The prelude to the upcoming foray into boron neutron capture treatment in Finland dates back to the years between 1999 and 2011, when Finnish medical professionals experimented with the use of a small research nuclear reactor to treat cancer.

“The treatment results with the Boron Neutron Capture Treatment were extremely promising. In some patients with recurring cancers in the cranial and neck areas, the tumour tissue disappeared completely and in others it shrank. We were able to stabilise the disease in some patients -- in other words, the growth of tumour tissue stopped,” explained Leila Valtavirta, medical chief of staff of the HYKS cancer ward.

However a regular reactor is poorly suited to medical use in a hospital. As a result, in spite of its promising results, boron neutron capture treatment has not become a common form of cancer care.

HUS therefore commissioned the world’s first commercial BNCT device to be used for radiation treatment from the US-based company Neutron Therapeutics.

Combination therapies most effective against cancer

BNCT will initially be used to treat recurring cancers of the head and neck regions. However, the same technique will also be used against other kinds of cancers.

According to HYKS lead physicist Mikko Tenhunen, the new approach to cancer treatment works on completely different principles from existing radiation machines.

“Before treatment the patient receives a drug containing boron, which accumulates in the tumour. We can then focus neutron radiation on the tumour. This helps focus nearly twice as much radiation in the right place,” he added.
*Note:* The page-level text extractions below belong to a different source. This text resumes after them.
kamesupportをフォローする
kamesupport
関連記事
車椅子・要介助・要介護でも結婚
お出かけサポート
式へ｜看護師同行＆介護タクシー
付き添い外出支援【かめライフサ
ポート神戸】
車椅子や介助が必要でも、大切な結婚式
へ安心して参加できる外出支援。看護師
The radiation used in the session is very short range, so it does not affect the patient’s healthy tissue. Better targeting of more intense radiation yields better treatment results and produces less strain on the patient than conventional methods.

“One or two treatment sessions are required, compared to perhaps a five-week course of regular radiation therapy,” Tenhunen commented.

Hope from Finland for overseas cancer patients

Up to one in three Finns will suffer from cancer at some stage in their lives. Nearly two-thirds of cancer patients will survive. Approximately 91 percent of patients had a life expectancy of five years after their initial diagnosis.

According to a recently-published international comparison, Finland has one of the highest survival rates for cancer. Experts hope use of the BNCT machine will help improve the prospects for cancer patients.

“This is great for Finnish cancer patients and eventually for overseas patients as well,” said cancer ward chief Leila Vaalavirta.

The machine itself is not cheap, however. Hospital officials hope that in addition to helping non-Finnish patients, the device will also be an income-earner. So far officials say that interest in the treatment option has come from places such as China and Saudi Arabia.